### Data items
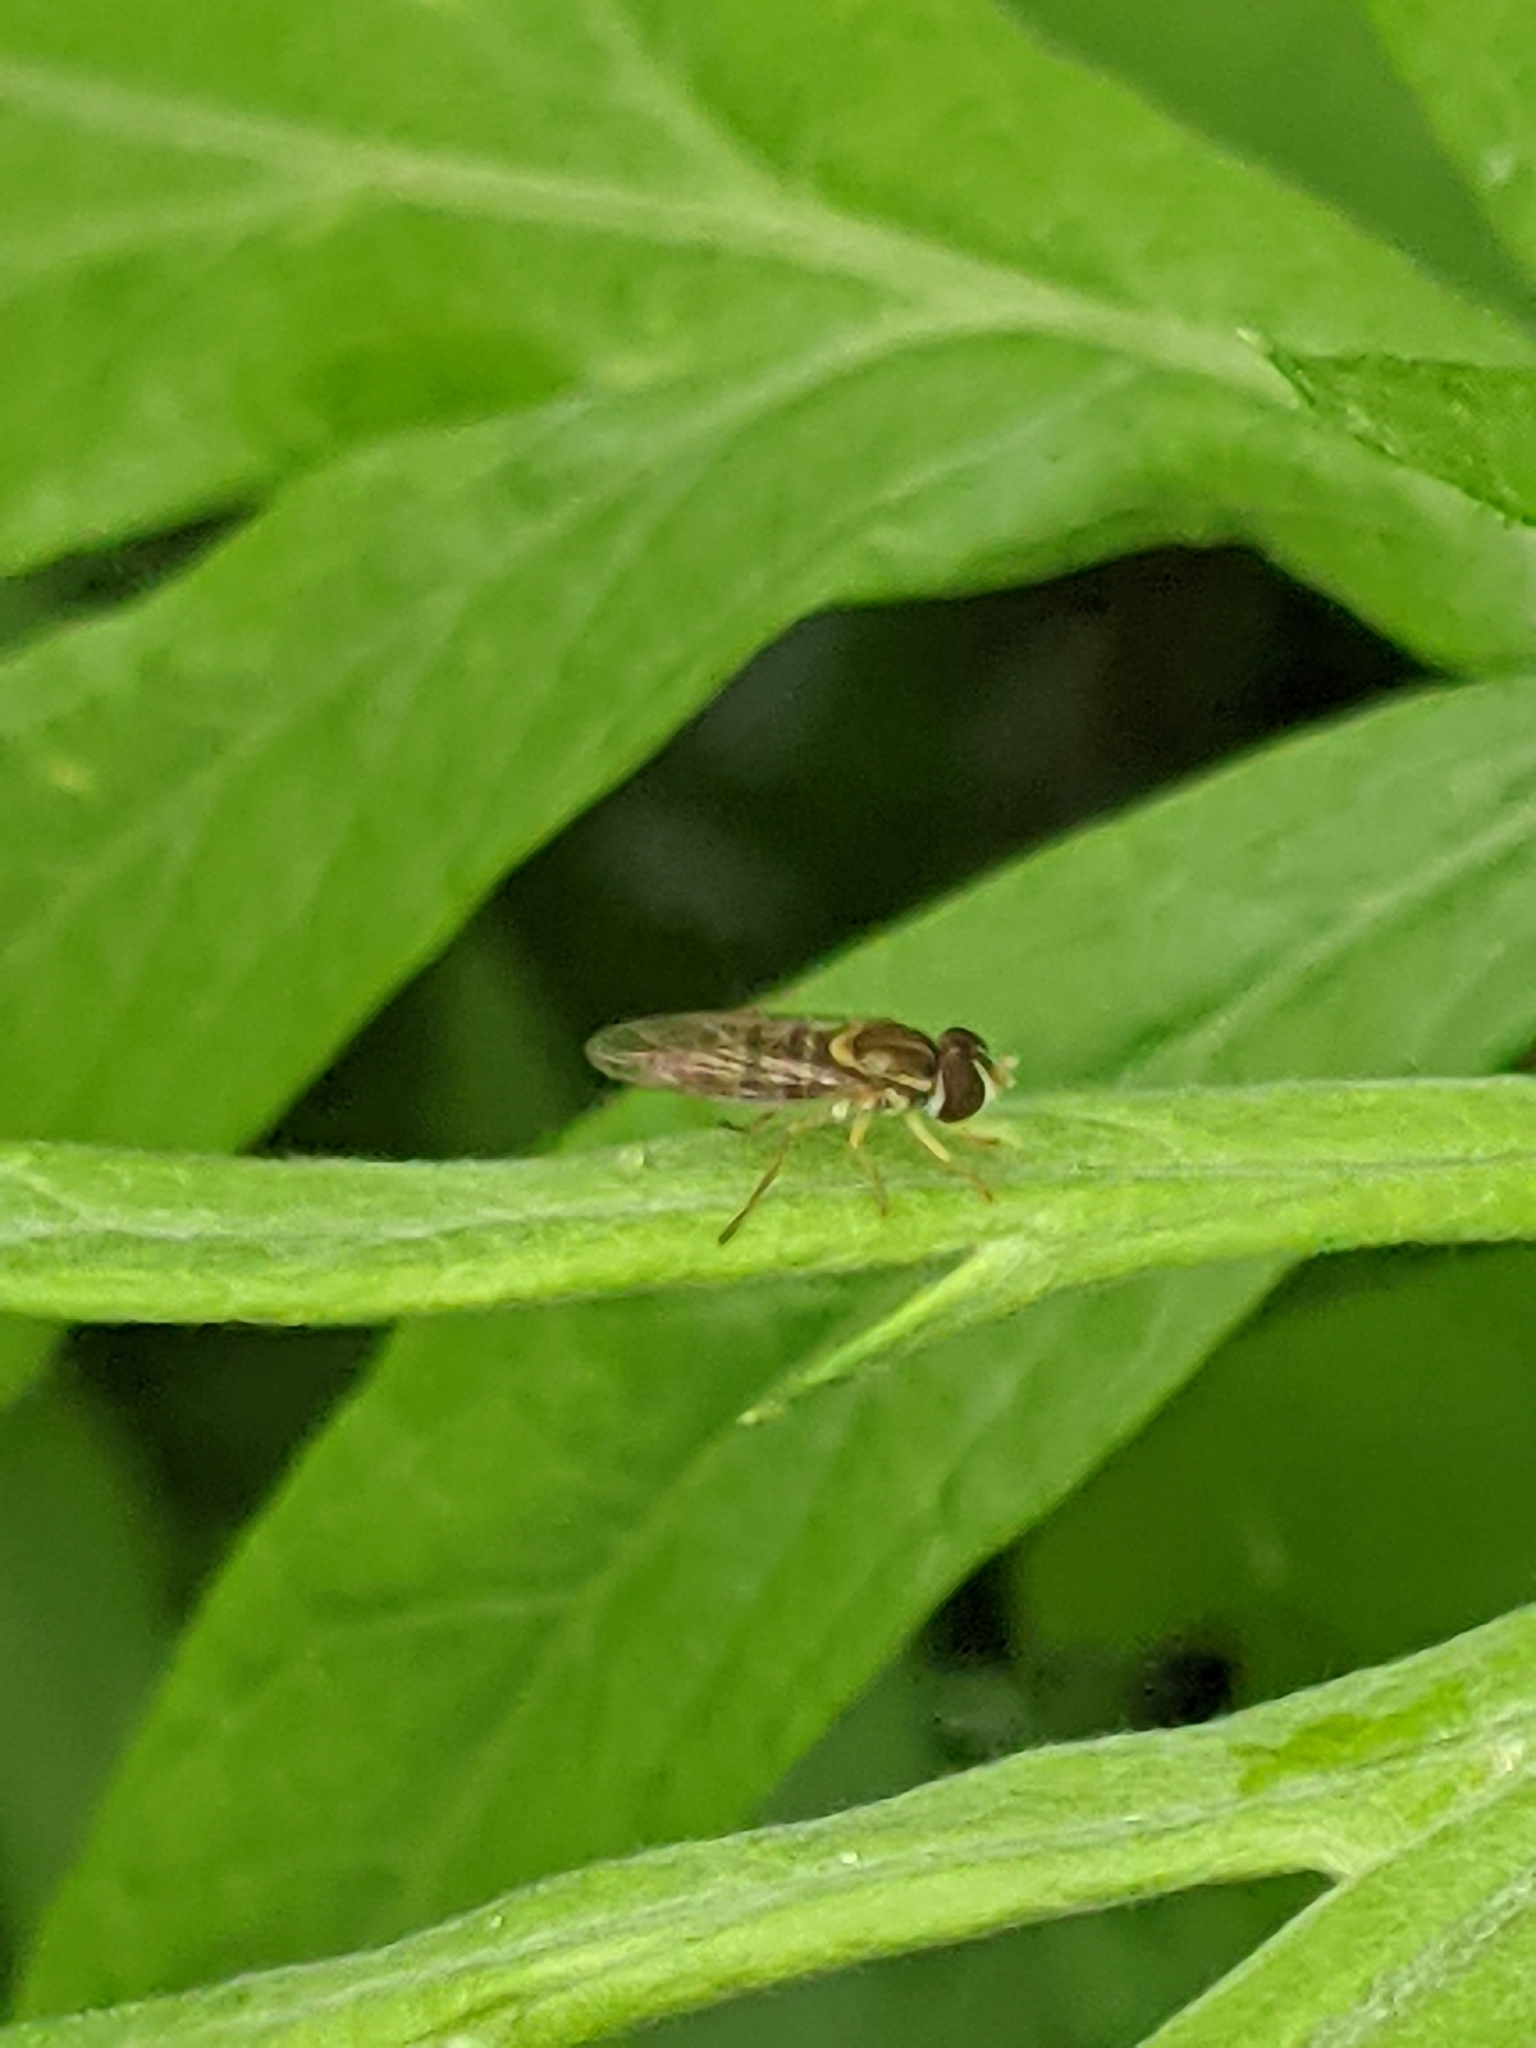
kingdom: Animalia
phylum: Arthropoda
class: Insecta
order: Diptera
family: Syrphidae
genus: Toxomerus
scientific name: Toxomerus marginatus
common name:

### Goal
Please rewrite every line of the records above as one numbered list. Skip blank lines, and leave the pictures out of your answer.

### Exercise output
1. kingdom: Animalia
2. phylum: Arthropoda
3. class: Insecta
4. order: Diptera
5. family: Syrphidae
6. genus: Toxomerus
7. scientific name: Toxomerus marginatus
8. common name:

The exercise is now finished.